[SELECTED EXTRACT]:
United States District Court, D. Rhode Island

January 29, 2019

Kormahyah Karmue
v.
David Remington, Chief Deputy United States Marshal, et al.

          REPORT AND RECOMMENDATION

          ANDREA K. JOHNSTONE UNITED STATES MAGISTRATE JUDGE .

         Before the court is defendant Dr. Edward Blanchette's motion to dismiss (Doc. No. 91) plaintiff Kormahyah Karmue's second amended complaint (Doc. No. 70) (“SAC”), to the extent the SAC asserts claims against Dr. Blanchette, on the basis that the court lacks personal jurisdiction over Dr. Blanchette. Plaintiff objects. See Doc. No. 93.

         Rule 12(b)(2) Standard

         Dr. Blanchette's motion is filed under Rule 12(b)(2) of the Federal Rules of Civil Procedure, which provides for dismissal of an action against a defendant for “lack of personal jurisdiction.” Fed.R.Civ.P. 12(b)(2). When a defendant contests personal jurisdiction under Rule 12(b)(2), the plaintiff bears the burden of persuading the court that jurisdiction exists. Daynard v. Ness, Motley, Loadholt, Richardson & Poole, P.A., 290 F.3d 42, 50 (1st Cir. 2002).

         Where, as here, the court considers a Rule 12(b)(2) motion without holding an evidentiary hearing, the court applies the “prima facie” standard. See United States v. Swiss Am. Bank, Ltd., 274 F.3d 610, 618 (1st Cir. 2001). Under that standard, the plaintiff is required to “proffer evidence which, taken at face value, suffices to show all facts essential to personal jurisdiction.” Baskin-Robbins Franch'g LLC v. Alpenrose Dairy, Inc., 825 F.3d 28, 34 (1st Cir. 2016). The court takes the plaintiff's “properly documented evidentiary proffers as true and construe[s] them in the light most favorable to [plaintiff's] jurisdictional claim.” A Corp. v. All Am. Plumbing, Inc., 812 F.3d 54, 58 (1st Cir. 2016). A plaintiff may not “‘rely on unsupported allegations in [its] pleadings.' Rather, [the plaintiff] must put forward ‘evidence of specific facts' to demonstrate that jurisdiction exists.” Id. (citations omitted). Facts offered by the defendant “‘become part of the mix only to the extent that they are uncontradicted.'” Astro-Med, Inc. v. Nihon Kohden Am., Inc., 591 F.3d 1, 8 (1st Cir. 2009) (citation omitted).

[ASSIGNED TASK]:
Reproduce the stretch of the court report from "David Remington, Chief" through "Doc. No. 93." word for word.

[PROVIDED INFORMATION]:
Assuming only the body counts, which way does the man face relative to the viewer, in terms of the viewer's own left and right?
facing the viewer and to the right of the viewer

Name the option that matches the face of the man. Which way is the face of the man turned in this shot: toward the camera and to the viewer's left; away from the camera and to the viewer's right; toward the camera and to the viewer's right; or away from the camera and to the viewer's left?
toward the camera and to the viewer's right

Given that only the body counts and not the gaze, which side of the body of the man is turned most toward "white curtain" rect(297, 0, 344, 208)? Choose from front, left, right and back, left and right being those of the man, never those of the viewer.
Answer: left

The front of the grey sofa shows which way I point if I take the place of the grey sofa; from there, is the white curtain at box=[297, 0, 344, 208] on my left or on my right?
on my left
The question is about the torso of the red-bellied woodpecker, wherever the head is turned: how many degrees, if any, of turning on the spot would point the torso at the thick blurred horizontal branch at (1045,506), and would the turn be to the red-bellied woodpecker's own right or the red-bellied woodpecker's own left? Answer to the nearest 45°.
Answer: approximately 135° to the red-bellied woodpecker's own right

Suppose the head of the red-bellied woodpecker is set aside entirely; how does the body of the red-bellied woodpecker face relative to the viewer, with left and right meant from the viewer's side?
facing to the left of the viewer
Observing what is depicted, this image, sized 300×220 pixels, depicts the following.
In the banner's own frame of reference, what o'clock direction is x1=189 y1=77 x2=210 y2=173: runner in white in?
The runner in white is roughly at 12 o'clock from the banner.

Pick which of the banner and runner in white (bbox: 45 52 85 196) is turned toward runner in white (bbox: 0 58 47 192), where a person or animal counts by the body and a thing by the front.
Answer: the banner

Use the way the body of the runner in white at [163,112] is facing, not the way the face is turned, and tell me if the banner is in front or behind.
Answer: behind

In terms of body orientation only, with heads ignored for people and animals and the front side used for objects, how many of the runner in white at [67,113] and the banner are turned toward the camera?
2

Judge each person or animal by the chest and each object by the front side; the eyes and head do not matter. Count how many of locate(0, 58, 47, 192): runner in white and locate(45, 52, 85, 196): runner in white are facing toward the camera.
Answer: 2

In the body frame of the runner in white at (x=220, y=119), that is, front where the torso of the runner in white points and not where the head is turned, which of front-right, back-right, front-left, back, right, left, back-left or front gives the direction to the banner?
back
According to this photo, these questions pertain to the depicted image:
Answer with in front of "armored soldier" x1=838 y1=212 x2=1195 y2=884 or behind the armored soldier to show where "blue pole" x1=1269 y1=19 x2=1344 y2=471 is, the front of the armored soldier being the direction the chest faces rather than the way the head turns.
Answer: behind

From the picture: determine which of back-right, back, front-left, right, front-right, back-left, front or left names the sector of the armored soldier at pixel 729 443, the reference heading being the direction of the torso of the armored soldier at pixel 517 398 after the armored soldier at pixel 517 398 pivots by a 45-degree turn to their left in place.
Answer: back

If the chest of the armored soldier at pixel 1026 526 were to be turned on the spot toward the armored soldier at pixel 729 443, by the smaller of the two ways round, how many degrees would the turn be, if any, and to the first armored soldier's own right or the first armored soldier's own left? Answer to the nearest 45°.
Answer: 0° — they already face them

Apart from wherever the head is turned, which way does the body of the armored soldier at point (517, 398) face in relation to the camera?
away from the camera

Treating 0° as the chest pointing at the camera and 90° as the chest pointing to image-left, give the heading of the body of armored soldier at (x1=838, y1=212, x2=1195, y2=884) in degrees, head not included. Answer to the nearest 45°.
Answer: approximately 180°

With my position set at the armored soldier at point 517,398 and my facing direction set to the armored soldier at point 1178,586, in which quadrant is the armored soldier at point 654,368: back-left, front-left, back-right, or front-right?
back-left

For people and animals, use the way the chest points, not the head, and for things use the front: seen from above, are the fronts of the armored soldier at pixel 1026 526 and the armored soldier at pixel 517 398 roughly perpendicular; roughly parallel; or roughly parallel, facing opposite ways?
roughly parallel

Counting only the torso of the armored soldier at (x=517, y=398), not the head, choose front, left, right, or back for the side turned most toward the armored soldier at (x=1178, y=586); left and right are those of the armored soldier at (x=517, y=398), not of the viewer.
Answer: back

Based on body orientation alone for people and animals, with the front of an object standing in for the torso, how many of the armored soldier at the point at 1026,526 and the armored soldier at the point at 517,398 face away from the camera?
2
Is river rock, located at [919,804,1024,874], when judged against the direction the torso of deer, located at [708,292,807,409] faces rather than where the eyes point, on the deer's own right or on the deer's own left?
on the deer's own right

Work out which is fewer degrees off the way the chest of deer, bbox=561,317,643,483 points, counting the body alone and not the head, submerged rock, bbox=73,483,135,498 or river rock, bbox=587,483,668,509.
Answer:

[EXERCISE ANSWER]:
David Remington, Chief Deputy United States Marshal, et al.

          REPORT AND RECOMMENDATION

          ANDREA K. JOHNSTONE UNITED STATES MAGISTRATE JUDGE .

         Before the court is defendant Dr. Edward Blanchette's motion to dismiss (Doc. No. 91) plaintiff Kormahyah Karmue's second amended complaint (Doc. No. 70) (“SAC”), to the extent the SAC asserts claims against Dr. Blanchette, on the basis that the court lacks personal jurisdiction over Dr. Blanchette. Plaintiff objects. See Doc. No. 93.